Bakara suresi 273. ayeti okunuşu , Ayet kelimesinin türkçe karşılığı.
﴿لِلْفُقَرَٓاءِ الَّذ۪ينَ اُحْصِرُوا ف۪ي سَب۪يلِ اللّٰهِ لَا يَسْتَط۪يعُونَ ضَرْبًا فِي الْاَرْضِۘ يَحْسَبُهُمُ الْجَاهِلُ اَغْنِيَٓاءَ مِنَ التَّعَفُّفِۚ تَعْرِفُهُمْ بِس۪يمٰيهُمْۚ لَا يَسْـَٔلُونَ النَّاسَ اِلْحَافًاۜ وَمَا تُنْفِقُوا مِنْ خَيْرٍ فَاِنَّ اللّٰهَ بِه۪ عَل۪يمٌ۟ ﴾ [البقرة: 273]
ayet arapça & türkçe okunuşuLilfukarâ-i-lleżîne uhsirû fî sebîli(A)llâhi lâ yestetî’ûne darben fi-l-ardi yahsebuhumu-lcâhilu aġniyâe mine-tte’affufi ta’rifuhum bisîmâhum lâ yes-elûne-nnâse ilhâfâ(en)(k) vemâ tunfikû min ḣayrin fe-inna(A)llâhe bihi ‘alîm(un) [Bakara: 273]
Meal Kur'an-ı Kerim - Diyanet
Sadakalarınızı, kendilerini Allah yoluna adayıp yeryüzünde dolaşamayanlara, hayalarından dolayı, kendilerini tanımayanların zengin saydıkları yoksullara verin. Onları yüzlerinden tanırsın, insanlardan yüzsüzlük ederek bir şey istemezler. Sarfettiğiniz iyi bir şeyi Allah şüphesiz bilir. [Bakara: 273]
Bakara Suresi 273. ayet tefsiri
Farz olan zekâtın kimlere verileceği Tevbe sûresinin 60. âyet-i kerîmesinde bildirilmektedir. Nâfile olan sadakalar ise en yakından başlamak üzere ihtiyaçlı olan herkese verilebilir. Bu âyet-i kerîme harcamada önceliğin ilim, hicret ve cihad gibi sebeplerle kendilerini Allah yoluna adamış, bu yüzden gezip dolaşmaya, ticaretle uğraşmaya imkân ve vakit bulamayan, aynı zamanda iffet ve hayâları sebebiyle dilencilik yapmayan kimselere verilmesini tavsiye etmektedir.

++++++++++++++++++++

— Verilen görev 1 —
Belge metnine göre farz olan zekâtın kimlere verileceği hangi surenin hangi ayetinde bildirilir?
— Verilen görev 2 —
Belge metnindeki tefsire göre, harcamada öncelik tanınan kimseler gezip dolaşmaya ve ticaretle uğraşmaya neden imkân bulamaz? Bir ila üç cümleyle açıklayın.
— Verilen görev 3 —
Lütfen belge metninde "Farz olan zekâtın kimlere" diye başlayan paragrafı temel bilgilerini koruyarak madde madde yazın.

++++++++++++++++++++

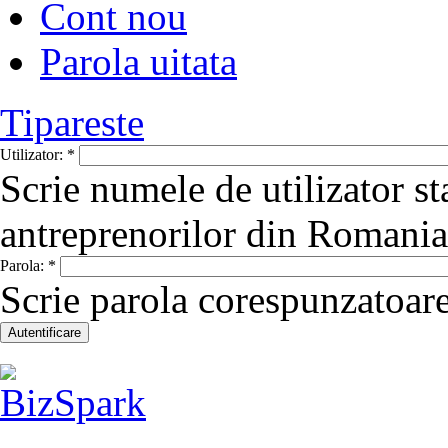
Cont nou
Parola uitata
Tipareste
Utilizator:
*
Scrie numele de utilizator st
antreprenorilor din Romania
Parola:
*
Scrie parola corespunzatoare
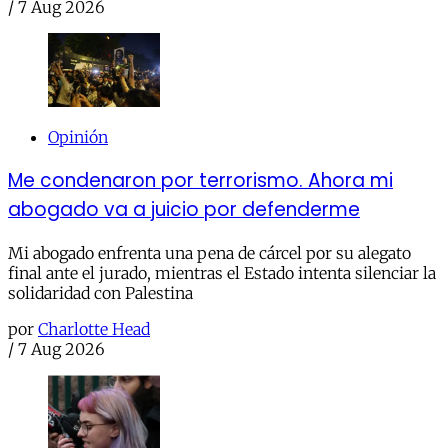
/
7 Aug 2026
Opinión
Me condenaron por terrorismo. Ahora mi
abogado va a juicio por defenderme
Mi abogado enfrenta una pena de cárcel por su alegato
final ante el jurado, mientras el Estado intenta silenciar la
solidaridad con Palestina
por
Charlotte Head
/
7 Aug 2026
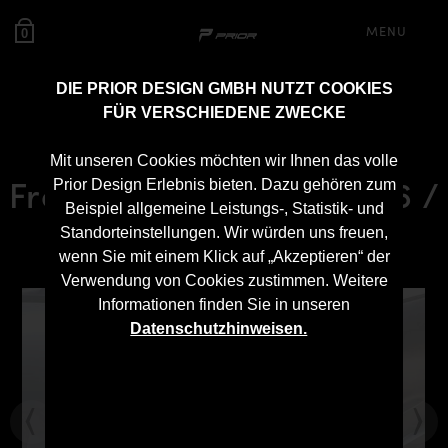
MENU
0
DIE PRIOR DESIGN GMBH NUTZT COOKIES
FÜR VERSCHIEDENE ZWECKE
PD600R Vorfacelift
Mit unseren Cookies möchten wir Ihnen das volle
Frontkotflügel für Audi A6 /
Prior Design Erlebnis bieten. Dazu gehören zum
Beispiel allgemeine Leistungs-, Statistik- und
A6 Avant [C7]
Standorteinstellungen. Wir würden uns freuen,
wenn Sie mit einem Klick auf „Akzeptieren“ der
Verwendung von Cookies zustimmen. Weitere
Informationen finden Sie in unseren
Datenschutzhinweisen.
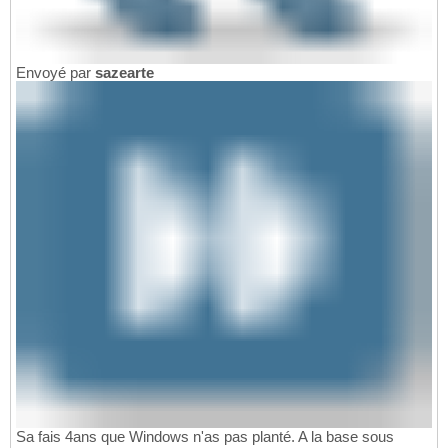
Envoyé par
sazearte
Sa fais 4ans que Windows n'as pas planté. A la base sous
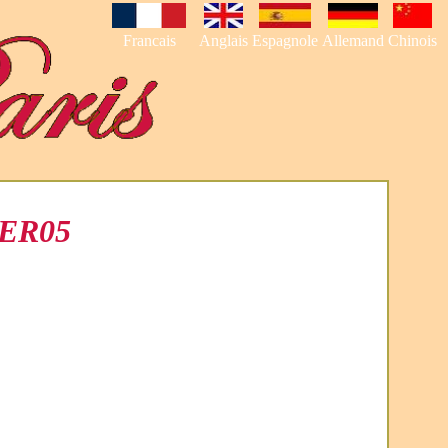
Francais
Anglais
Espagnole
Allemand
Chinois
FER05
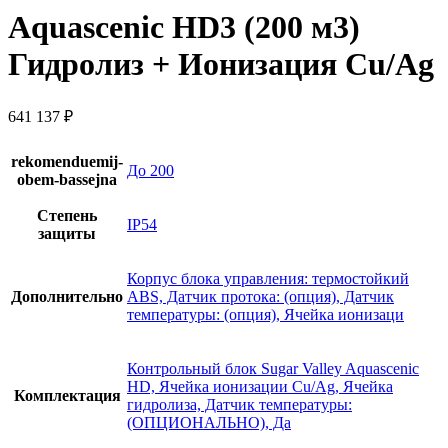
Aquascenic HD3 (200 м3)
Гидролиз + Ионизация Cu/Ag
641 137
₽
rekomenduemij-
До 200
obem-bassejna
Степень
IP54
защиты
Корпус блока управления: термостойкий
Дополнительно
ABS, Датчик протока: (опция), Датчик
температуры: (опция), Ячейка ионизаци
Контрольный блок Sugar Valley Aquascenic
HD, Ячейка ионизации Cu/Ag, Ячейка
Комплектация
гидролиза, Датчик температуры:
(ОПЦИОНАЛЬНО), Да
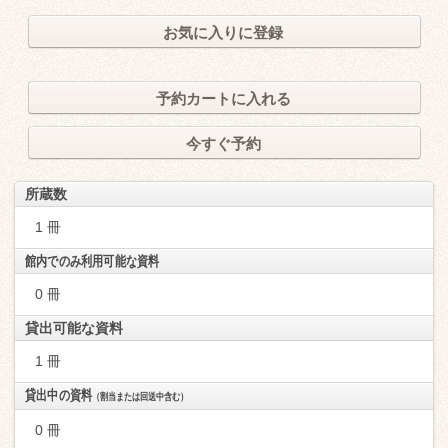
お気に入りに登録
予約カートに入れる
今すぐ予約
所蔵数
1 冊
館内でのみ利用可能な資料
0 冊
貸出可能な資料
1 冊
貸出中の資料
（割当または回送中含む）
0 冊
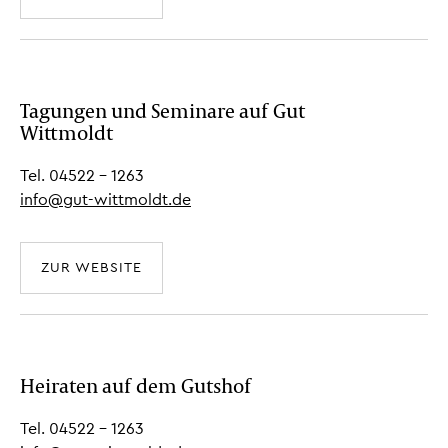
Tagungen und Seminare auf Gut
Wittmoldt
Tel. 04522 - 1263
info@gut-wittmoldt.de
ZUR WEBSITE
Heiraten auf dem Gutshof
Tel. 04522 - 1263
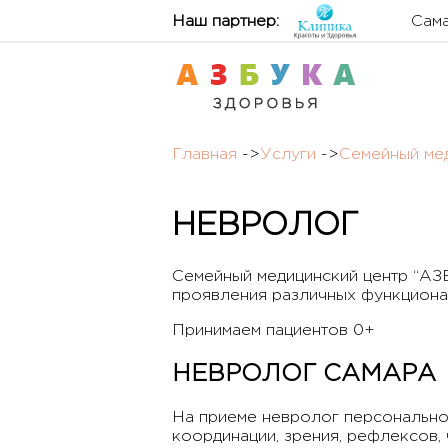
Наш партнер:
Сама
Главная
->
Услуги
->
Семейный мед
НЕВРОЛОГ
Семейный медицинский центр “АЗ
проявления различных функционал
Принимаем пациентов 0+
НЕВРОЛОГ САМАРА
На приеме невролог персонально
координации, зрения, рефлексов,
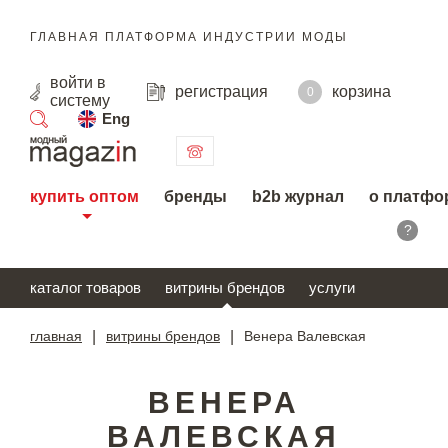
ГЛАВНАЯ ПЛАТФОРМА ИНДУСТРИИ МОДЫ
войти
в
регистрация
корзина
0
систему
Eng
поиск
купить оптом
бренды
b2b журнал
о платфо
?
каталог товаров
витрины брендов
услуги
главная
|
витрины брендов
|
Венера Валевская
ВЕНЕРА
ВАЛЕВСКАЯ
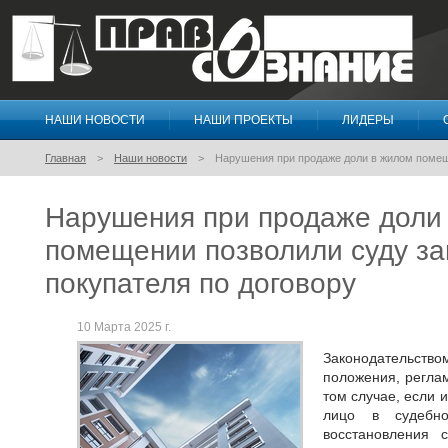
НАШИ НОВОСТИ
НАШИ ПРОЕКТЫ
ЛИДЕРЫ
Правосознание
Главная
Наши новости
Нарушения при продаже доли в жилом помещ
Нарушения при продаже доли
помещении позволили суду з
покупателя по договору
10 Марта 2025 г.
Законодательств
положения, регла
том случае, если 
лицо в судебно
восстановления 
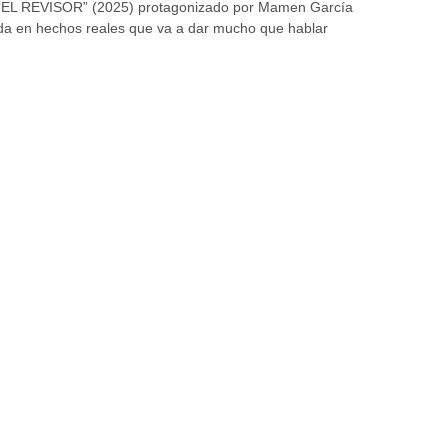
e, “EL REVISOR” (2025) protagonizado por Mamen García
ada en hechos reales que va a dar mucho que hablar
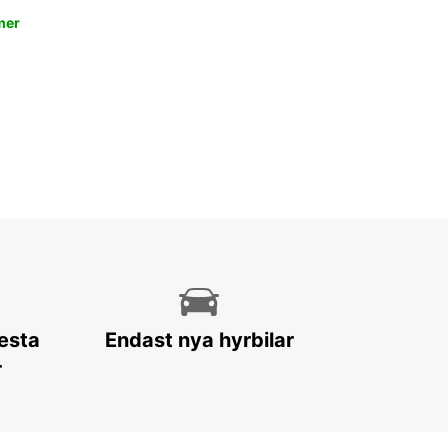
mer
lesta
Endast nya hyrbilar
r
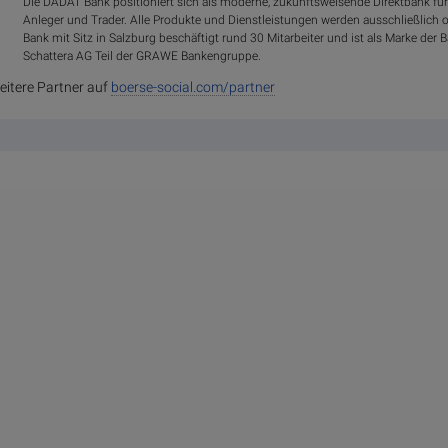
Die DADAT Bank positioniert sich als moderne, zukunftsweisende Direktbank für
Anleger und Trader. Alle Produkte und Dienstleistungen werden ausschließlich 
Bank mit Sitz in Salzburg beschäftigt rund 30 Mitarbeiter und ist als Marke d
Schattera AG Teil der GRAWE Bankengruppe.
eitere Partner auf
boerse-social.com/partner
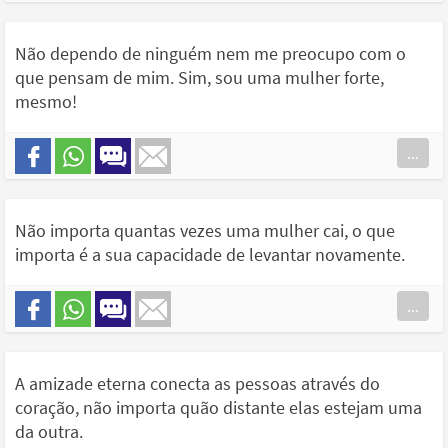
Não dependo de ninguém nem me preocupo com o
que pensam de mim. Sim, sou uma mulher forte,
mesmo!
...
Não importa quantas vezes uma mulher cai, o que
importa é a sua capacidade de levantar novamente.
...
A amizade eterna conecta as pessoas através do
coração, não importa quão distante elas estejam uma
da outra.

++++++++++++++++++++

— Alıştırma çıktısı 1 —
Tevbe sûresinin 60. âyetinde bildirilir.

— Alıştırma çıktısı 2 —
Bu kimseler ilim, hicret ve cihad gibi sebeplerle kendilerini Allah yoluna adamışlardır. Bu yüzden gezip dolaşmaya ve ticaretle uğraşmaya imkân ve vakit bulamazlar.

— Alıştırma çıktısı 3 —
- Farz olan zekâtın kimlere verileceği Tevbe sûresinin 60. âyetinde bildirilir.
- Nâfile sadakalar, en yakından başlanarak ihtiyacı olan herkese verilebilir.
- Bu âyet, harcamada önceliğin belirli kimselere verilmesini tavsiye eder:
  - ilim, hicret ve cihad gibi sebeplerle kendilerini Allah yoluna adamış olanlar,
  - bu yüzden gezip dolaşmaya ve ticaretle uğraşmaya imkân ve vakit bulamayanlar,
  - iffet ve hayâları sebebiyle dilencilik yapmayanlar.